Villanova, PA – Judith Giesberg, PhD, Robert M. Birmingham Chair in the Humanities and Professor of History in Villanova University’s College of Liberal Arts and Sciences, received a 2022 National Endowment Public Scholars Fellowship, including $60,000 in funding for one year. The fellowship supports the research, writing and other activities of individual authors in pursuit of publishing well-researched, nonfiction books in the humanities written for a wide public audience.
Dr. Giesberg is director of the “Last Seen: Finding Family After Slavery” project, which offers access to thousands of “Information Wanted” advertisements placed in newspapers by formerly enslaved people in the US looking for family members who had been taken from them, sold by their enslavers and moved thousands of miles away. Over the years, Dr. Giesberg and her students have gathered the 19th century ads in one place and digitized them, giving genealogists and researchers a new tool for telling family stories of separation and survival during slavery, emancipation and the Civil War.
Dr. Giesberg’s book, "Last Seen: Searching for Family After Slavery" (upcoming from Simon and Schuster) will follow ten individuals as they search for their families through ads placed in the weeks, years and decades after President Abraham Lincoln’s 1863 Emancipation Proclamation. Each story begins with an “Information Wanted” ad. “Together the ten stories will offer a new perspective on the history of slavery, the Civil War, Emancipation, Reconstruction, postwar racial violence and the rise of Jim Crow segregation,” Dr. Giesberg says. “Each one shows how freedom unfolded over many years as individuals tried to find one another—and to lay claim to those they could not.”
Previously, Dr. Giesberg received a $100,000 grant from the National Archives and Records Administration’s Historical Publications and Records Commission to support her “Last Seen” project. More than four million people have visited the project’s site, informationwanted.org, an open-source database created by Dr. Giesberg and her students through researching, identifying and collecting ads from microfilmed Black newspapers from around the country. The project is co-directed by Signe Fourmy, PhD, instructor, the University of Texas at Austin.
Dr. Giesberg is the author of numerous books and articles, including Sex and the Civil War: Soldiers, Pornography, and the Making of American Morality (University of North Carolina Press, 2017) and Army at Home: Women and the Civil War on the Northern Home Front (University of North Carolina Press, 2009). She received her doctorate in History from Boston College.
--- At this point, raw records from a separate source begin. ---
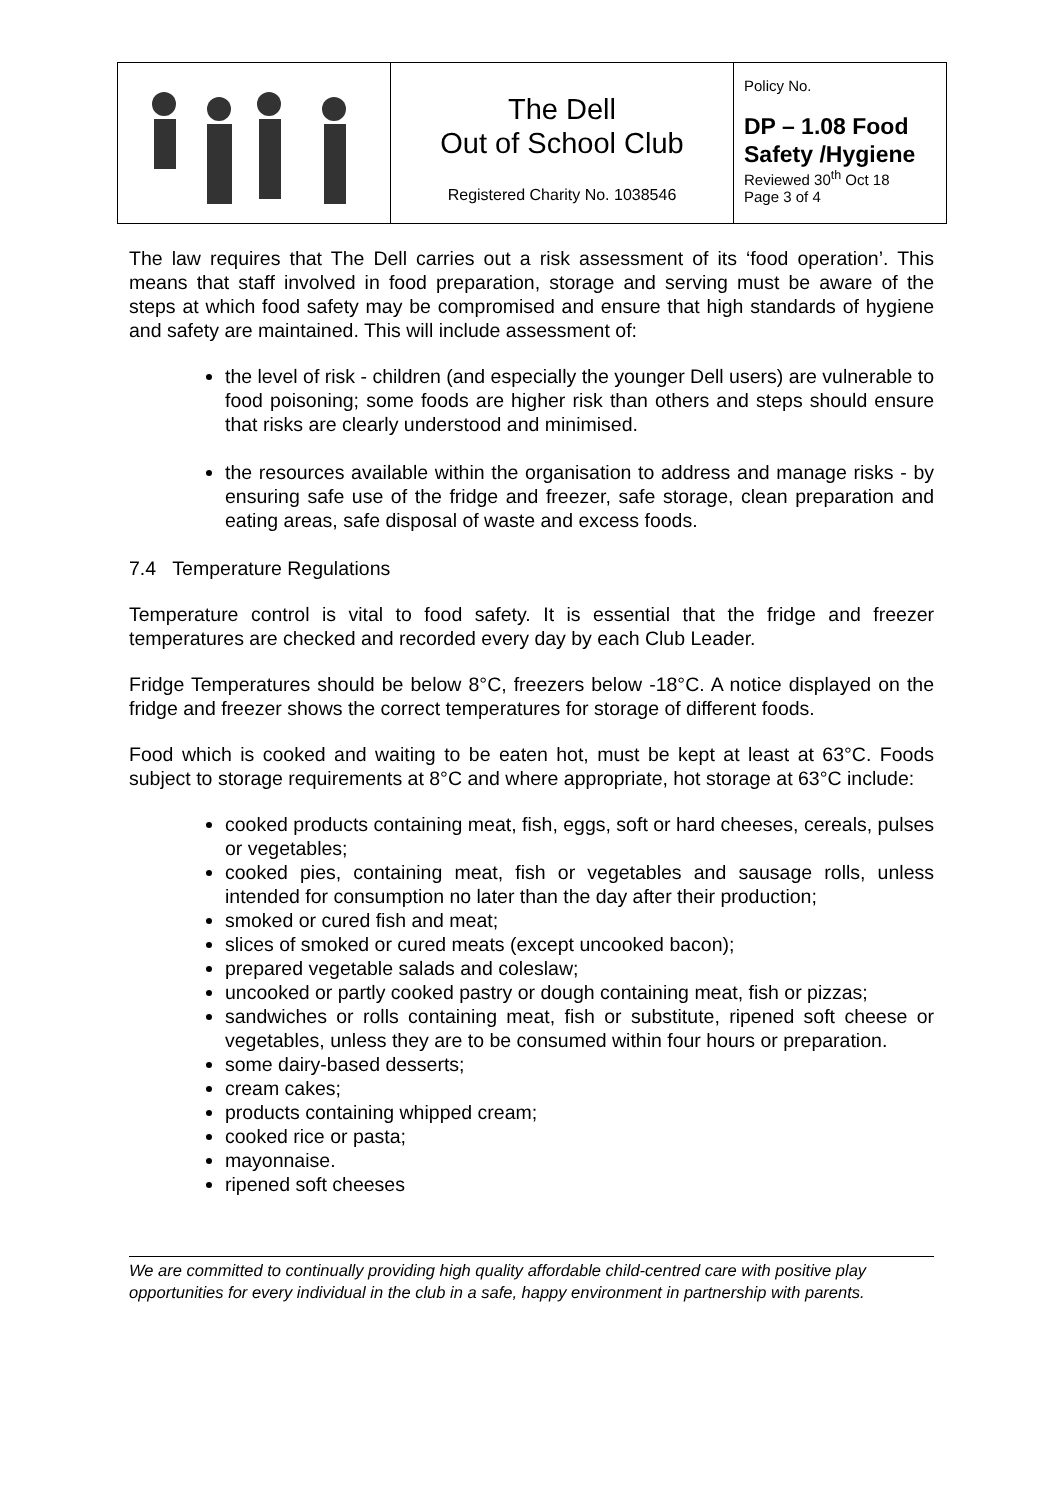| | The Dell Out of School Club Registered Charity No. 1038546 | Policy No. DP – 1.08 Food Safety /Hygiene Reviewed 30<sup>th</sup> Oct 18 Page 3 of 4 |
The law requires that The Dell carries out a risk assessment of its ‘food operation’. This means that staff involved in food preparation, storage and serving must be aware of the steps at which food safety may be compromised and ensure that high standards of hygiene and safety are maintained. This will include assessment of:
the level of risk - children (and especially the younger Dell users) are vulnerable to food poisoning; some foods are higher risk than others and steps should ensure that risks are clearly understood and minimised.
the resources available within the organisation to address and manage risks - by ensuring safe use of the fridge and freezer, safe storage, clean preparation and eating areas, safe disposal of waste and excess foods.
7.4 Temperature Regulations
Temperature control is vital to food safety. It is essential that the fridge and freezer temperatures are checked and recorded every day by each Club Leader.
Fridge Temperatures should be below 8°C, freezers below -18°C. A notice displayed on the fridge and freezer shows the correct temperatures for storage of different foods.
Food which is cooked and waiting to be eaten hot, must be kept at least at 63°C. Foods subject to storage requirements at 8°C and where appropriate, hot storage at 63°C include:
cooked products containing meat, fish, eggs, soft or hard cheeses, cereals, pulses or vegetables;
cooked pies, containing meat, fish or vegetables and sausage rolls, unless intended for consumption no later than the day after their production;
smoked or cured fish and meat;
slices of smoked or cured meats (except uncooked bacon);
prepared vegetable salads and coleslaw;
uncooked or partly cooked pastry or dough containing meat, fish or pizzas;
sandwiches or rolls containing meat, fish or substitute, ripened soft cheese or vegetables, unless they are to be consumed within four hours or preparation.
some dairy-based desserts;
cream cakes;
products containing whipped cream;
cooked rice or pasta;
mayonnaise.
ripened soft cheeses
We are committed to continually providing high quality affordable child-centred care with positive play opportunities for every individual in the club in a safe, happy environment in partnership with parents.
About Villanova University’s College of Liberal Arts and Sciences: Since its founding in 1842, Villanova University’s College of Liberal Arts and Sciences has cultivated knowledge, understanding and intellectual courage for a purposeful life in a challenging and changing world. With more than 40 majors across the humanities, social sciences and natural sciences, it is the oldest and largest of Villanova’s colleges, serving more than 4,500 undergraduate and graduate students each year. The College is committed to a teacher-scholar model, offering outstanding undergraduate and graduate research opportunities and a rigorous core curriculum that prepares students to become critical thinkers, strong communicators and ethical leaders with a truly global perspective.